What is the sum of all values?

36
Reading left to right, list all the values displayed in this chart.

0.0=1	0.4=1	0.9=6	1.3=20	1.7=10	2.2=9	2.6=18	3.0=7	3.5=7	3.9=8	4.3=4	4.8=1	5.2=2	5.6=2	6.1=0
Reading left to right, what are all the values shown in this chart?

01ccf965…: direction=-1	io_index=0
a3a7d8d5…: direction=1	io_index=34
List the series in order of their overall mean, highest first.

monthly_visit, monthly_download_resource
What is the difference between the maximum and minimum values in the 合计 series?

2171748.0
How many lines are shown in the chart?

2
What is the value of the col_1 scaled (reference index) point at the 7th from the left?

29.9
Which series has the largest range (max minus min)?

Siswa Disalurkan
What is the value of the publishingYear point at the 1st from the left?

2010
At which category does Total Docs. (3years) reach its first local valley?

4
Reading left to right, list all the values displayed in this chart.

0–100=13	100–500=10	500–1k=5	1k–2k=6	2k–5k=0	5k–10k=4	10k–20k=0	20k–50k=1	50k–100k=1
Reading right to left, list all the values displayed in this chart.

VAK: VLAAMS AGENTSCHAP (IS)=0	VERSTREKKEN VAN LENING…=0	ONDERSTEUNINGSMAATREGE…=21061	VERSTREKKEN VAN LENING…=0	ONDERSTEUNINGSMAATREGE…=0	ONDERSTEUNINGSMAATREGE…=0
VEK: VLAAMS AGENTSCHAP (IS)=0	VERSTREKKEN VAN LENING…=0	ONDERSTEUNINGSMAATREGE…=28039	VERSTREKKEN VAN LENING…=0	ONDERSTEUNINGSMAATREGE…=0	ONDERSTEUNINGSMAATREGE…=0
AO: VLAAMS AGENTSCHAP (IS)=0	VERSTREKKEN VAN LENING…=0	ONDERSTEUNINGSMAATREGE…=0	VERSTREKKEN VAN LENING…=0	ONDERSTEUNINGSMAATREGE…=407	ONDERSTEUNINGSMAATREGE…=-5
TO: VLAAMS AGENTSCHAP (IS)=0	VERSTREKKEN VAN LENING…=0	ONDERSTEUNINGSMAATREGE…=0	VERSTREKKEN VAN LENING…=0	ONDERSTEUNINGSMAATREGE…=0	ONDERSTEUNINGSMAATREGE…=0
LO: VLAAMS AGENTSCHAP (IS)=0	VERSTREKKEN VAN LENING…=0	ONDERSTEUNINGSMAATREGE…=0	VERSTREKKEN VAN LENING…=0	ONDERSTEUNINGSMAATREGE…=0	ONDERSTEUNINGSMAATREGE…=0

(THE PROBLEM): Repeat every entry above word for word, from the first line to the last.

(WRITTEN RESPONSE):
What is the sum of all values?

36
Reading left to right, list all the values displayed in this chart.

0.0=1	0.4=1	0.9=6	1.3=20	1.7=10	2.2=9	2.6=18	3.0=7	3.5=7	3.9=8	4.3=4	4.8=1	5.2=2	5.6=2	6.1=0
Reading left to right, what are all the values shown in this chart?

01ccf965…: direction=-1	io_index=0
a3a7d8d5…: direction=1	io_index=34
List the series in order of their overall mean, highest first.

monthly_visit, monthly_download_resource
What is the difference between the maximum and minimum values in the 合计 series?

2171748.0
How many lines are shown in the chart?

2
What is the value of the col_1 scaled (reference index) point at the 7th from the left?

29.9
Which series has the largest range (max minus min)?

Siswa Disalurkan
What is the value of the publishingYear point at the 1st from the left?

2010
At which category does Total Docs. (3years) reach its first local valley?

4
Reading left to right, list all the values displayed in this chart.

0–100=13	100–500=10	500–1k=5	1k–2k=6	2k–5k=0	5k–10k=4	10k–20k=0	20k–50k=1	50k–100k=1
Reading right to left, list all the values displayed in this chart.

VAK: VLAAMS AGENTSCHAP (IS)=0	VERSTREKKEN VAN LENING…=0	ONDERSTEUNINGSMAATREGE…=21061	VERSTREKKEN VAN LENING…=0	ONDERSTEUNINGSMAATREGE…=0	ONDERSTEUNINGSMAATREGE…=0
VEK: VLAAMS AGENTSCHAP (IS)=0	VERSTREKKEN VAN LENING…=0	ONDERSTEUNINGSMAATREGE…=28039	VERSTREKKEN VAN LENING…=0	ONDERSTEUNINGSMAATREGE…=0	ONDERSTEUNINGSMAATREGE…=0
AO: VLAAMS AGENTSCHAP (IS)=0	VERSTREKKEN VAN LENING…=0	ONDERSTEUNINGSMAATREGE…=0	VERSTREKKEN VAN LENING…=0	ONDERSTEUNINGSMAATREGE…=407	ONDERSTEUNINGSMAATREGE…=-5
TO: VLAAMS AGENTSCHAP (IS)=0	VERSTREKKEN VAN LENING…=0	ONDERSTEUNINGSMAATREGE…=0	VERSTREKKEN VAN LENING…=0	ONDERSTEUNINGSMAATREGE…=0	ONDERSTEUNINGSMAATREGE…=0
LO: VLAAMS AGENTSCHAP (IS)=0	VERSTREKKEN VAN LENING…=0	ONDERSTEUNINGSMAATREGE…=0	VERSTREKKEN VAN LENING…=0	ONDERSTEUNINGSMAATREGE…=0	ONDERSTEUNINGSMAATREGE…=0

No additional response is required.